The application process for Luce Scholars is extremely rigorous, and involves writing an essay and being interviewed by the Committee on Fellowships and Prizes, nominated by the college, chosen as a finalist, and sent to one of three locations to be evaluated in a two-day interview process with the Luce Foundation. Since Swarthmore put forth winning Luce Scholars last year as well — Marshall Morales ’08 and Noah Metheny ’03 — the college was permitted to nominate three potential Luce Scholars this year, instead of the usual two.

“One of the pleasures of this job is that, with some students, particularly students like Yongjun who apply for several different scholarships, I get to know them over time,” said Melissa Mandos, the Fellowships and Prizes Advisor. “The focus of the Luce Foundation is on awarding scholarships to people they envision as being the future within their respective fields, so although none of these scholarships is easy to get, I would rank Luce among the more competitive of them.”

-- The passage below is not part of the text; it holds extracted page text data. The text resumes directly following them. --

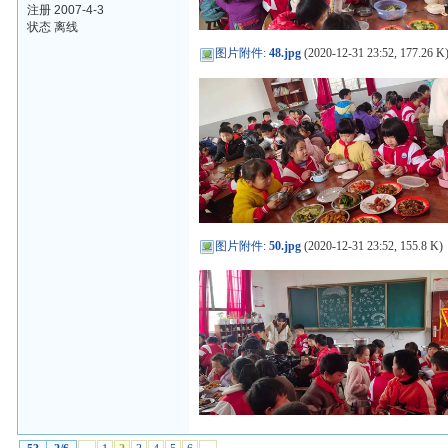
注册 2007-4-3
状态 离线
图片附件
:
48.jpg
(2020-12-31 23:52, 177.26 K
图片附件
:
50.jpg
(2020-12-31 23:52, 155.8 K)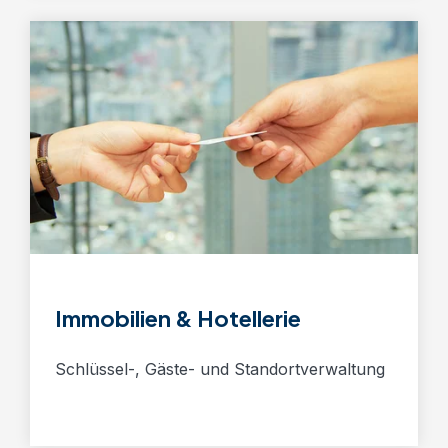
Immobilien & Hotellerie
Schlüssel-, Gäste- und Standortverwaltung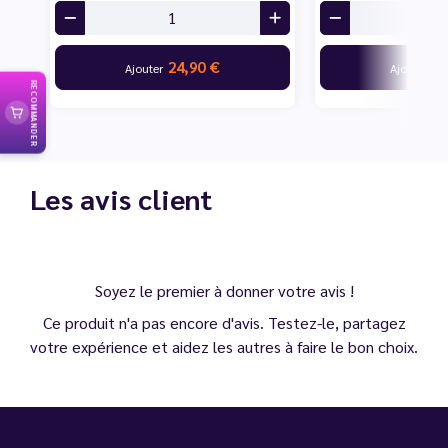
24,90 €
24
Ajouter
Ajouter
RECOMMANDER
Les avis client
Soyez le premier à donner votre avis !
Ce produit n'a pas encore d'avis. Testez-le, partagez
votre expérience et aidez les autres à faire le bon choix.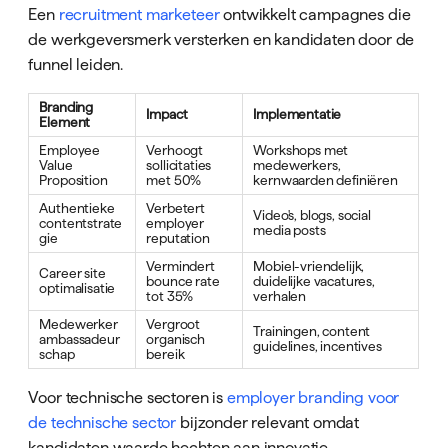
Een
recruitment marketeer
ontwikkelt campagnes die
de werkgeversmerk versterken en kandidaten door de
funnel leiden.
Branding
Impact
Implementatie
Element
Employee
Verhoogt
Workshops met
Value
sollicitaties
medewerkers,
Proposition
met 50%
kernwaarden definiëren
Authentieke
Verbetert
Video's, blogs, social
contentstrate
employer
media posts
gie
reputation
Vermindert
Mobiel-vriendelijk,
Career site
bounce rate
duidelijke vacatures,
optimalisatie
tot 35%
verhalen
Medewerker
Vergroot
Trainingen, content
ambassadeur
organisch
guidelines, incentives
schap
bereik
Voor technische sectoren is
employer branding voor
de technische sector
bijzonder relevant omdat
kandidaten waarde hechten aan innovatie,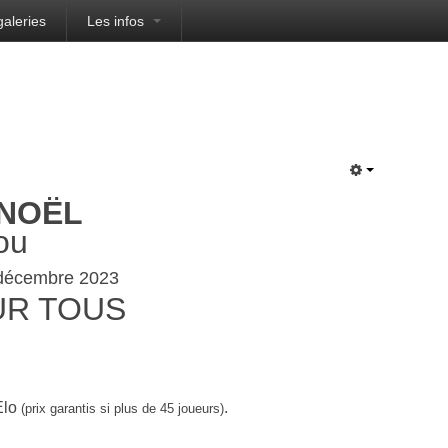
galeries
Les infos
NOËL
ou
 décembre 2023
UR TOUS
'Elo
.
(prix garantis si plus de 4
5
joueurs)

Former Luce Scholars Randy Exon and Keith Reeves ’88 are both currently teaching at the college. As a former Swarthmore student getting his graduate degree in political science and black studies at the University of Michigan, Reeves was nominated to be a Luce Fellow in 1990. He spent the next year in Malaysia working with the Institute for Strategic and International Studies, the Malaysian government’s central think-tank.

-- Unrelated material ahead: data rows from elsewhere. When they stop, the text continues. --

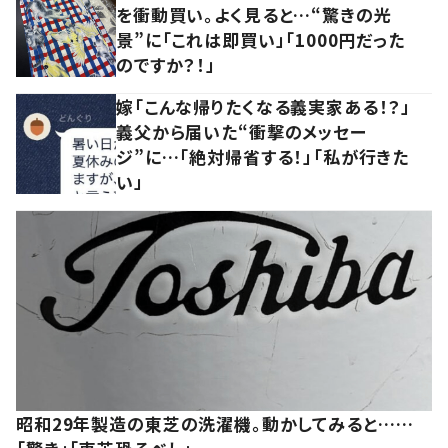
を衝動買い。よく見ると…“驚きの光
景”に「これは即買い」「1000円だった
のですか？！」
嫁「こんな帰りたくなる義実家ある！？」
義父から届いた“衝撃のメッセー
ジ”に…「絶対帰省する！」「私が行きた
い」
昭和29年製造の東芝の洗濯機。動かしてみると……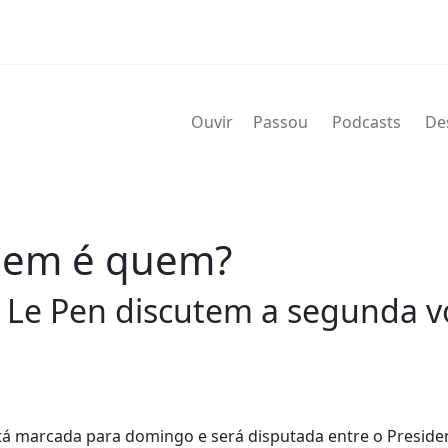
Ouvir
Passou
Podcasts
De
quem é quem?
e Pen discutem a segunda vol
stá marcada para domingo e será disputada entre o Preside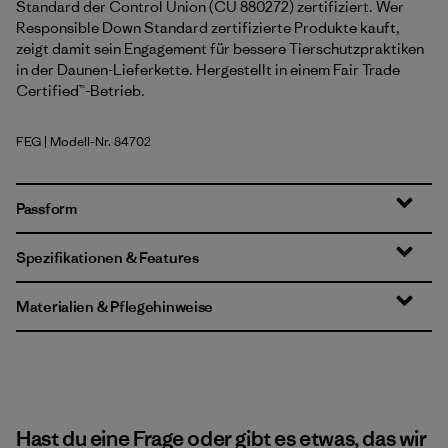
Standard der Control Union (CU 880272) zertifiziert. Wer
Responsible Down Standard zertifizierte Produkte kauft,
zeigt damit sein Engagement für bessere Tierschutzpraktiken
in der Daunen-Lieferkette. Hergestellt in einem Fair Trade
Certified™-Betrieb.
FEG
| Modell-Nr. 84702
Forge Grey w/Forge Grey
Passform
Spezifikationen & Features
Materialien & Pflegehinweise
Hast du eine Frage oder gibt es etwas, das wir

“Even though I don’t formally do work on Asian issues, it’s still very much a part of who I am, which I think is the purpose of the Luce,” Reeves said, who is also on the Fellowships and Prizes Committee. “I don’t think a week or a month goes by that I’m not in conversation about Asia with someone, friends, colleagues, some of my family, students. The mission of the foundation was for us to immerse ourselves in Asia so that we could be ambassadors in our respective communities, in our work, in our professions, and that was certainly the case.”

“A lot of students may feel shy about approaching some of these opportunities, but there are all these resources here available for us,” Heo said. “Melissa Mandos has been incredibly helpful with so many other fellowships, so many other applications, that I can’t actually thank her enough. Swarthmore has been amazing for me. They really want their students to succeed.”